Je viens de voir enfin le hideux M. Triger. Il a trouvé la fièvre bien diminuée. Cependant il craint toujours une maladie éruptive, rougeole ou petite vérole. Du reste il m’a prise à part pour me demander s’il n’y aurait pas de chagrin mêlé à tout cela. Je lui ai dit tous ceux que je lui connaissais. Il reviendra demain matin la voir. Jusque là il lui a permis un peu de bouillon de poulet léger et ordonné des cataplasmes sur l’estomac pour tout remède. Voilà, cher adoré, le résultat de la consultation d’aujourd’hui. Tu vois que si elle n’est pas tout à fait satisfaisante, elle n’est pas non plus alarmante. J’espère beaucoup dans le repos qu’elle prendra la nuit prochaine. La nuit dernière l’a beaucoup fatiguée, aussi je compte sur un bon sommeil cette nuit. Cher bien-aimé adoré, mon bon ange, mon amour, sois béni, je t’aime plus que jamais. Je crois que tu as deviné mieux que personne l’origine de la maladie de cette pauvre enfant, tout vient évidemment de la déception de son examen [1]. À cetª âge-là, ce sont de vrais chagrins que ces petits événements désagréables, et ma pauvre péronnelle l’a ressenti plus vivement que tout autre et elle le paie aujourd’hui.
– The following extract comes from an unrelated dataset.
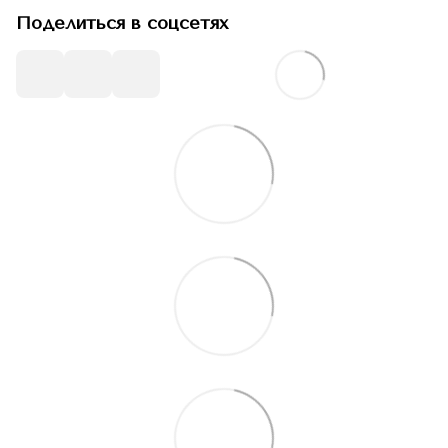
Поделиться в соцсетях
Du reste, ces examinateurs n’en sont que plus lâches et plus féroces envers ces pauvres enfants en leur faisant subir leur mauvaise humeur ou leur mauvais vouloir. Quant à moi je souhaite toutes sortes de mauvaise chance aux deux misérables que tu sais [2]. Je vais soigner cette pauvre fillette et la remettre sur pied le plus vite que je pourrai, parce que je sens toute son impatience et tout son ennui d’être clouée dans son lit par le beau temps qu’il fait.
Mme Luthereau a apporté aujourd’hui un chapeau magnifique. Décidément elle tient à payer son dîner et le mien. Je la laisse faire, d’abord parce que je ne peux pas m’y opposer, ensuite parce que je sens qu’à sa place je ferais exactement comme elle. Penses-tu à moi mon doux aimé ? Me plains-tu ? M’aimes-tu ? Me désires-tu et me reraimes-tu ? Moi je t’attends, je te désire, je t’aime, et je te reraimes et je t’adore de toutes mes forces et de toute mon âme.

Juliette

BnF, Mss, NAF 16362, f. 383-384
Transcription d’Audrey Vala assistée de Florence Naugrette

a) « cette ».

Notes

[1Claire a échoué plusieurs fois à l’examen d’institutrice.

[2M. Barrière et Defrène, les deux examinateurs qui ont recalé Claire.